Bell inequalities with three ternary-outcome measurements - from theory to experiments (PLUS A CORRIGENDUM)

TL;DR

This paper introduces new Bell inequalities for bipartite systems with three-outcome measurements, showing they can be maximally violated by two-qubit states and demonstrating their experimental violation with photon pairs, challenging common assumptions about measurement outcomes.

Contribution

The work presents novel facet-defining Bell inequalities for the {[3 3 3] [3 3 3]} scenario, including the first example requiring non-projective measurements for maximal violation.

Findings

All inequalities can be maximally violated by two-qubit entangled states.

Experimental violation of these inequalities was successfully demonstrated.

Characterization of quantum resources can be achieved despite finite-size effects.

Abstract

We explore quantum nonlocality in one of the simplest bipartite scenarios. Several new facet-defining Bell inequalities for the {[3 3 3] [3 3 3]} scenario are obtained with their quantum violations analyzed in details. Surprisingly, all these inequalities involving only genuine ternary-outcome measurements can be violated maximally by some two-qubit entangled states, such as the maximally entangled two-qubit state. This gives further evidence that in analyzing the quantum violation of Bell inequalities, or in the application of the latter to device-independent quantum information processing tasks, the commonly-held wisdom of equating the local Hilbert space dimension of the optimal state with the number of measurement outcomes is not necessarily justifiable.

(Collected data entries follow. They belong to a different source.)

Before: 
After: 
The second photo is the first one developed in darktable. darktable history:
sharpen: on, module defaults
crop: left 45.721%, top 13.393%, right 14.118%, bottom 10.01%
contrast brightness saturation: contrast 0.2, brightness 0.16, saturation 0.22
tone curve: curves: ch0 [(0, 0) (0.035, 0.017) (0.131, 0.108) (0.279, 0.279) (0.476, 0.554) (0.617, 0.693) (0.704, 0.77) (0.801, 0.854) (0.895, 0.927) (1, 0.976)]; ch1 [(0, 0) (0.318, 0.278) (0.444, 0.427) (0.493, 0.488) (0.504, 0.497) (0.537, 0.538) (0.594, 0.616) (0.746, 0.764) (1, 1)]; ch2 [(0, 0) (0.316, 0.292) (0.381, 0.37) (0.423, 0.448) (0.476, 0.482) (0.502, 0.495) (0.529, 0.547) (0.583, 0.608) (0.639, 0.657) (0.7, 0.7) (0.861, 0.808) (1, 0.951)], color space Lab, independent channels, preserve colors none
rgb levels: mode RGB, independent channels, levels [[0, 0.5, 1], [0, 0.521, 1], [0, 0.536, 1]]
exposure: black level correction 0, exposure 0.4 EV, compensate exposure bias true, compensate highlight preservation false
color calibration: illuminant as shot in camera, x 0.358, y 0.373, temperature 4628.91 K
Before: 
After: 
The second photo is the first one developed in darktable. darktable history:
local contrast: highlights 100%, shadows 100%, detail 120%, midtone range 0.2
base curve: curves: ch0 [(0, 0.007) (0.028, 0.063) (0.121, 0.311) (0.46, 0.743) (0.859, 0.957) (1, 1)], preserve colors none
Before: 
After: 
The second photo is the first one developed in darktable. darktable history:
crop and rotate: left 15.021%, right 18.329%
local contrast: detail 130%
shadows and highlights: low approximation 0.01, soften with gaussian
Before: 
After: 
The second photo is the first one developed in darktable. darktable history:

In addition, when restricted to the minimal qubit subspace, it can be shown that one of these Bell inequalities requires non-projective measurements to attain maximal quantum violation, thereby giving the first example of a facet-defining Bell inequality where a genuine positive-operator-valued measure is relevant. We experimentally demonstrate the quantum violation of this and two other Bell inequalities for this scenario using energy-time entangled photon pairs. Using the obtained measurement statistics, we demonstrate how characterization of the underlying resource in the spirit of device-independence, but supplemented with auxiliary assumptions, can be achieved. In particular, we discuss how one may get around the fact that, due to finite-size effects, raw measurement statistics typically violate the non-signaling condition.